[What needs to be done] Reproduce every line of the items below word for word, keeping them in the same order.

A block of data
--*--
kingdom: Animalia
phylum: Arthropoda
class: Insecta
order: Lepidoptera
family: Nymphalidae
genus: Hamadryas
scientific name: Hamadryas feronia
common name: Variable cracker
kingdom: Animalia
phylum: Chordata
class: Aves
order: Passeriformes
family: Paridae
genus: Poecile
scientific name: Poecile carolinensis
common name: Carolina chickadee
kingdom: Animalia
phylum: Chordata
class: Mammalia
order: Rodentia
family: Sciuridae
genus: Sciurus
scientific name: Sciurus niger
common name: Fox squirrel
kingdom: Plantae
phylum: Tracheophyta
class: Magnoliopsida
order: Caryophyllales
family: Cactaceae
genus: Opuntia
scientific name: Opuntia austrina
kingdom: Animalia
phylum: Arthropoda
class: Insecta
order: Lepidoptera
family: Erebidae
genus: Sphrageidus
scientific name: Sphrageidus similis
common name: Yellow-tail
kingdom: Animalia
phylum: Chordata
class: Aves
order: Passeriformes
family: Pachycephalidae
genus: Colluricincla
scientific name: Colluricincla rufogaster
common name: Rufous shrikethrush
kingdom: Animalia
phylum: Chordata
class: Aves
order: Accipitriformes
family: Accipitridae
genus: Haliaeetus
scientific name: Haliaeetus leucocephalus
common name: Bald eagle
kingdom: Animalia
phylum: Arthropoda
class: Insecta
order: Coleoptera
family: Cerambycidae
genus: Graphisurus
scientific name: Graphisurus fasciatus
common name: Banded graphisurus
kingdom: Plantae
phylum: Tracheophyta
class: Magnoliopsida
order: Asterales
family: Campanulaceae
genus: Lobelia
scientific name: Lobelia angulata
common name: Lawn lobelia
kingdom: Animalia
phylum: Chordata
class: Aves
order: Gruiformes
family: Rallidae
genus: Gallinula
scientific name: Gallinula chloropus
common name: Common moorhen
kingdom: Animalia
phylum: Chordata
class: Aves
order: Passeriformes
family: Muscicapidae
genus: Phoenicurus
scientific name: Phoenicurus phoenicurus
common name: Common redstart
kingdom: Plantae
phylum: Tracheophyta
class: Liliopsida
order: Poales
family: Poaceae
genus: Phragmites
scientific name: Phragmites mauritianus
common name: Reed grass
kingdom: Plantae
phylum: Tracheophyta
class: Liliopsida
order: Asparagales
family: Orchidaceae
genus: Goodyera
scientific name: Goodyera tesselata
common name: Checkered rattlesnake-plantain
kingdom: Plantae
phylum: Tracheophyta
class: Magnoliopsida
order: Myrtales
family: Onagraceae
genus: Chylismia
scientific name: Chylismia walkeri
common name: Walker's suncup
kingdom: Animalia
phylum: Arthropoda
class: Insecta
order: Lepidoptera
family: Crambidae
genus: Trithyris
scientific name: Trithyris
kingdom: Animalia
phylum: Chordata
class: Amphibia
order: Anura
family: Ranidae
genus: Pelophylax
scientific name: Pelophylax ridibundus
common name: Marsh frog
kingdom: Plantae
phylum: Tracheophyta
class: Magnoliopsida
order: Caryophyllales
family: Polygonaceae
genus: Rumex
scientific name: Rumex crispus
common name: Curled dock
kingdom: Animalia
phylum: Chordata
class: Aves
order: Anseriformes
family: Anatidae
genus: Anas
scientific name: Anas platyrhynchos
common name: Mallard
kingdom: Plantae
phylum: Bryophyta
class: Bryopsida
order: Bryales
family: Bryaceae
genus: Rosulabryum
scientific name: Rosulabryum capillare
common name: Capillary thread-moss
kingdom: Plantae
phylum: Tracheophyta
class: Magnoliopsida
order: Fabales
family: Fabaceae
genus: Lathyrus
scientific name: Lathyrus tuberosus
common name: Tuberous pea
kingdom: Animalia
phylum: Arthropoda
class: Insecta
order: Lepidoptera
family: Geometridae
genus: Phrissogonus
--*--
[Response to this task]
kingdom: Animalia
phylum: Arthropoda
class: Insecta
order: Lepidoptera
family: Nymphalidae
genus: Hamadryas
scientific name: Hamadryas feronia
common name: Variable cracker
kingdom: Animalia
phylum: Chordata
class: Aves
order: Passeriformes
family: Paridae
genus: Poecile
scientific name: Poecile carolinensis
common name: Carolina chickadee
kingdom: Animalia
phylum: Chordata
class: Mammalia
order: Rodentia
family: Sciuridae
genus: Sciurus
scientific name: Sciurus niger
common name: Fox squirrel
kingdom: Plantae
phylum: Tracheophyta
class: Magnoliopsida
order: Caryophyllales
family: Cactaceae
genus: Opuntia
scientific name: Opuntia austrina
kingdom: Animalia
phylum: Arthropoda
class: Insecta
order: Lepidoptera
family: Erebidae
genus: Sphrageidus
scientific name: Sphrageidus similis
common name: Yellow-tail
kingdom: Animalia
phylum: Chordata
class: Aves
order: Passeriformes
family: Pachycephalidae
genus: Colluricincla
scientific name: Colluricincla rufogaster
common name: Rufous shrikethrush
kingdom: Animalia
phylum: Chordata
class: Aves
order: Accipitriformes
family: Accipitridae
genus: Haliaeetus
scientific name: Haliaeetus leucocephalus
common name: Bald eagle
kingdom: Animalia
phylum: Arthropoda
class: Insecta
order: Coleoptera
family: Cerambycidae
genus: Graphisurus
scientific name: Graphisurus fasciatus
common name: Banded graphisurus
kingdom: Plantae
phylum: Tracheophyta
class: Magnoliopsida
order: Asterales
family: Campanulaceae
genus: Lobelia
scientific name: Lobelia angulata
common name: Lawn lobelia
kingdom: Animalia
phylum: Chordata
class: Aves
order: Gruiformes
family: Rallidae
genus: Gallinula
scientific name: Gallinula chloropus
common name: Common moorhen
kingdom: Animalia
phylum: Chordata
class: Aves
order: Passeriformes
family: Muscicapidae
genus: Phoenicurus
scientific name: Phoenicurus phoenicurus
common name: Common redstart
kingdom: Plantae
phylum: Tracheophyta
class: Liliopsida
order: Poales
family: Poaceae
genus: Phragmites
scientific name: Phragmites mauritianus
common name: Reed grass
kingdom: Plantae
phylum: Tracheophyta
class: Liliopsida
order: Asparagales
family: Orchidaceae
genus: Goodyera
scientific name: Goodyera tesselata
common name: Checkered rattlesnake-plantain
kingdom: Plantae
phylum: Tracheophyta
class: Magnoliopsida
order: Myrtales
family: Onagraceae
genus: Chylismia
scientific name: Chylismia walkeri
common name: Walker's suncup
kingdom: Animalia
phylum: Arthropoda
class: Insecta
order: Lepidoptera
family: Crambidae
genus: Trithyris
scientific name: Trithyris
kingdom: Animalia
phylum: Chordata
class: Amphibia
order: Anura
family: Ranidae
genus: Pelophylax
scientific name: Pelophylax ridibundus
common name: Marsh frog
kingdom: Plantae
phylum: Tracheophyta
class: Magnoliopsida
order: Caryophyllales
family: Polygonaceae
genus: Rumex
scientific name: Rumex crispus
common name: Curled dock
kingdom: Animalia
phylum: Chordata
class: Aves
order: Anseriformes
family: Anatidae
genus: Anas
scientific name: Anas platyrhynchos
common name: Mallard
kingdom: Plantae
phylum: Bryophyta
class: Bryopsida
order: Bryales
family: Bryaceae
genus: Rosulabryum
scientific name: Rosulabryum capillare
common name: Capillary thread-moss
kingdom: Plantae
phylum: Tracheophyta
class: Magnoliopsida
order: Fabales
family: Fabaceae
genus: Lathyrus
scientific name: Lathyrus tuberosus
common name: Tuberous pea
kingdom: Animalia
phylum: Arthropoda
class: Insecta
order: Lepidoptera
family: Geometridae
genus: Phrissogonus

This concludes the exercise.